Au Niger, sur les traces de Jean Rouch
En septembre 1956, Jean Rouch créait avec d’autres le Comité international du film ethnographique. Pour la première fois, le travail des photographes et réalisateurs au service de l’anthropologie allait être reconnu comme une activité à part entière. Rencontre avec ceux qui ont connu cet amoureux du Niger, à Niamey, qui célébrera en 2017 « l’année Jean Rouch ».
Dans moins d’un an, en mai 2017, Jean Rouch aurait eu 100 ans. Son ombre plane encore sur Niamey, notamment sur la terrasse du Grand Hôtel, depuis laquelle il aimait le soir contempler le fleuve. Pour beaucoup, le célèbre réalisateur et ethnologue était plus nigérien que français. D’ailleurs, le Centre culturel franco-nigérien (CCFN) de Niamey porte aujourd’hui son nom.

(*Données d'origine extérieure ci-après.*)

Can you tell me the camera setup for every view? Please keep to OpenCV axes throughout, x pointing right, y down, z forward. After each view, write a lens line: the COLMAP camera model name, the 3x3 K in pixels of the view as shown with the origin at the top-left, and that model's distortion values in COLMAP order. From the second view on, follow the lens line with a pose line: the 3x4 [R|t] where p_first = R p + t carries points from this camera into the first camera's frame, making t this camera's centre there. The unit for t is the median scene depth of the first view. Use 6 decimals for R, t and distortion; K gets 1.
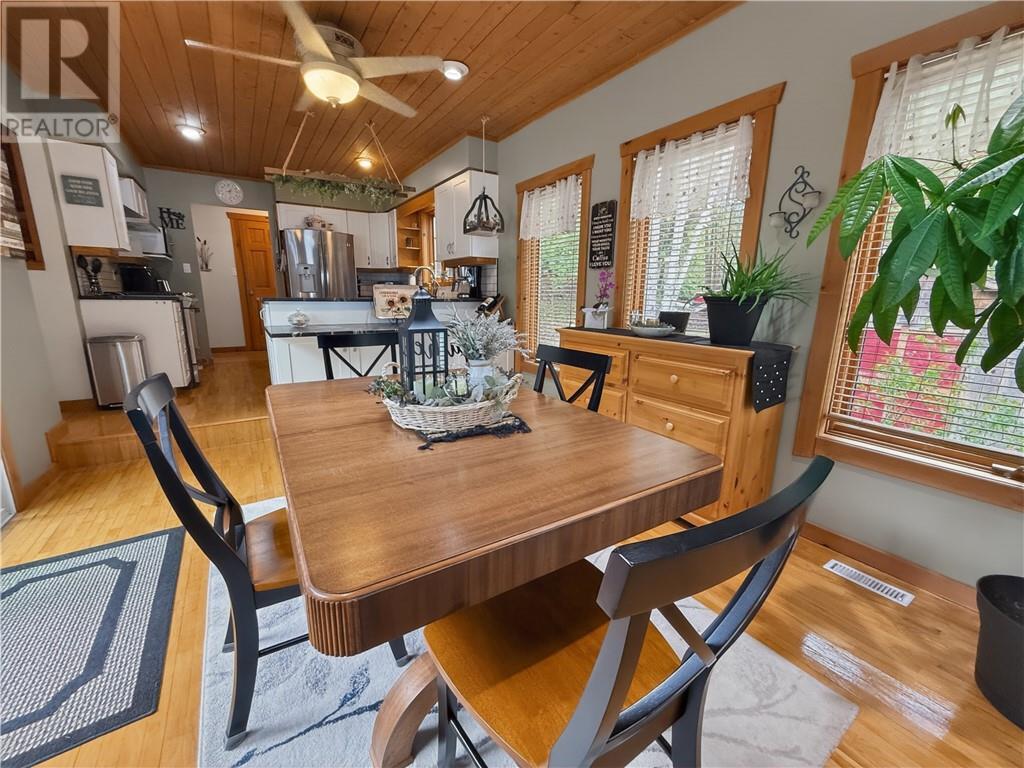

L’âme nigérienne de Jean Rouch
C’est en 1941, en tant qu’ingénieur des Ponts-et-Chaussées, qu’il découvre le Niger et fait la connaissance de celui qui deviendra son ami et acteur fétiche, Damouré Zika. En 1946, il abandonne le compas et l’équerre pour se mettre à la caméra. Il y tourne son premier film Au pays des mages noirs qui sort en 1947 et lance sa carrière. Ses films (La Chasse au lion à l’arc, Bataille sur le grand fleuve, Cocorico Monsieur Poulet…) ont depuis profondément marqué toute une génération.
« Un jour, nous avons organisé une projection en plein air dans un village où il avait tourné, et un homme a reconnu son père, mort quelques années auparavant, alors qu’il était jeune. C’était très émouvant », se souvient Aliou Maiga Ousseini, directeur technique du CCFN qui l’a bien connu. Il était l’ami de Moussa Illo fils adoptif de Jean Rouch.

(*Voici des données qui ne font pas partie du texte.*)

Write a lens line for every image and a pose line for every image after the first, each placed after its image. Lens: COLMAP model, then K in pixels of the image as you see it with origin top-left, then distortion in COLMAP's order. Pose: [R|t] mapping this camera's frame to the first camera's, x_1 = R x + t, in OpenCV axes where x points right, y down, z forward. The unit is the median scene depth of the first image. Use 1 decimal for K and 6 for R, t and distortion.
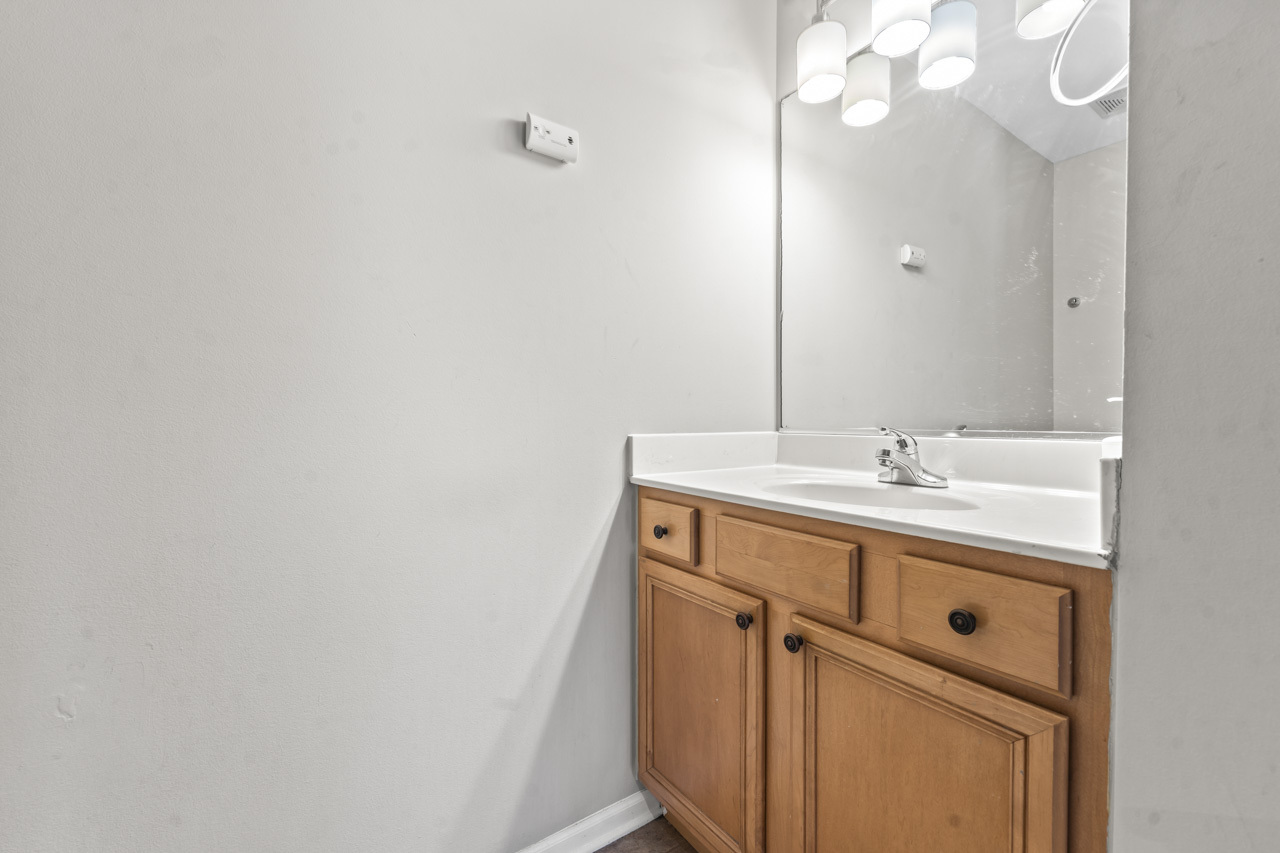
lens RADIAL K [[528.6, 0, 632.7], [0, 528.6, 428.0], [0, 0, 1]] dist [-0.002177, 0.000460]
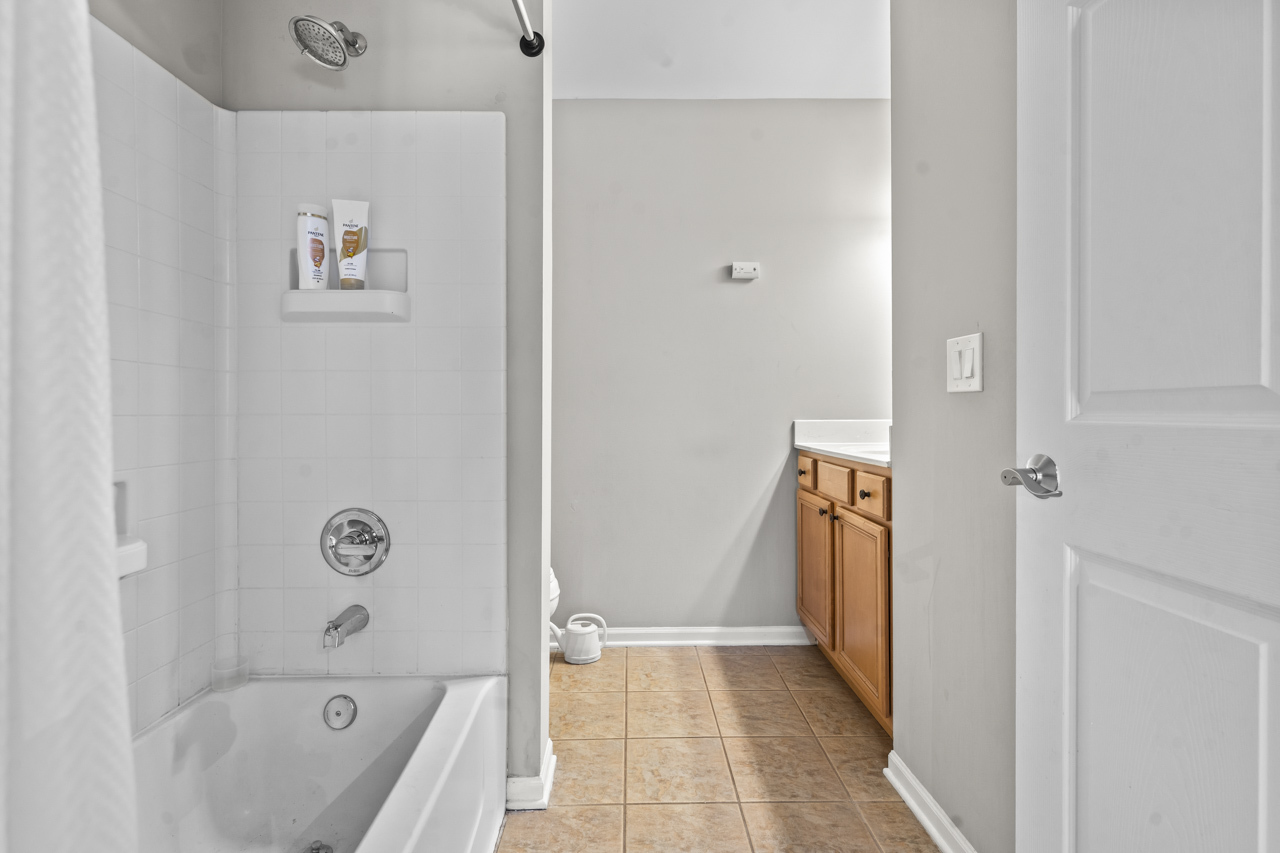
lens RADIAL K [[554.3, 0, 638.5], [0, 554.3, 419.2], [0, 0, 1]] dist [0.000012, 0.000000]
pose [[0.843420, 0.003897, -0.537241, 0.619699], [-0.004767, 0.999989, -0.000231, 0.013583], [0.537234, 0.002756, 0.843429, -0.951684]]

Jean Rouch, le génie des vocations
« Avec Moussa, dès l’âge de onze ans, je l’ai fréquenté, il nous apprenait à poser les bobines de 16 millimètres sur les projecteurs. C’est un peu grâce à lui si je suis devenu régisseur puis directeur technique ». Au passage, l’histoire méconnue du fils adoptif est toute « rouchienne ».
Gaoudel Illo, le père de Moussa est à l’origine un pêcheur sarko du village de Firgoun que Rouch a utilisé comme figurant dans La bataille du fleuve. « Cet homme se plaignait de ne pas avoir de garçon, raconte Aliou Maiga. Alors, un jour, Rouch lui a dit : ‘Ton prochain enfant sera un fils’. Et Moussa est effectivement né. Alors, son père légitime le lui a offert en remerciement. Rouch a été son tuteur jusqu’à sa mort ».
Décédé en février 2004, à l’âge de 86 ans, sur une route de l’est du pays où il se rendait pour un tournage (« Il était revenu mourir chez lui », dit Aliou Maiga), l’ethnographe est enterré dans le petit cimetière chrétien de Niamey, où sa stèle est régulièrement fleurie.
« Jean Rouch savait rendre dans ses films la beauté du Niger »
Près du fleuve (là même où fut tournée, en 1974, la fameuse scène de la 2CV entièrement démontée pour assurer la traversée du fleuve dans Cocorico Monsieur Poulet), Moussa Hamidou, qui fut son fidèle ingénieur du son, cultive lui aussi le souvenir du réalisateur.
« Jean Rouch savait rendre dans ses films la beauté du Niger. […] Un jour, mon micro était resté dans le champ de la caméra. Et il apparaissait dans l’image. J’avais honte et Rouch m’a dit ‘t’en fais pas, c’est le génie du son qui se promène’.
Dans son potager, le manguier Jean Rouch, planté en 2004, a déjà bien poussé. « Chaque année, il nous donne de superbes fruits, affirme le septuagénaire. C’est l’âme de Jean qui respire dans cet arbre. »
2017 : l’année Jean Rouch
À l’occasion de l’anniversaire de sa naissance, le CCFN prépare pour 2017 une série de manifestations, en partenariat avec la fondation Jean Rouch, expositions d’objets et de photos, projections de films à Niamey et dans plusieurs villes et villages du pays, « C’est important de faire vivre sa mémoire, car la jeunesse ne le connaît pas toujours », précise encore Aliou Maiga Ousseini avec un brin d’amertume.
Alors, pour garder ce lien, il retourne régulièrement sur les bords du Niger, là où Jean Rouch, « le maître du cinéma du réel » aimait se baigner parfois, comme pour entrer en contact avec « le génie du fleuve ».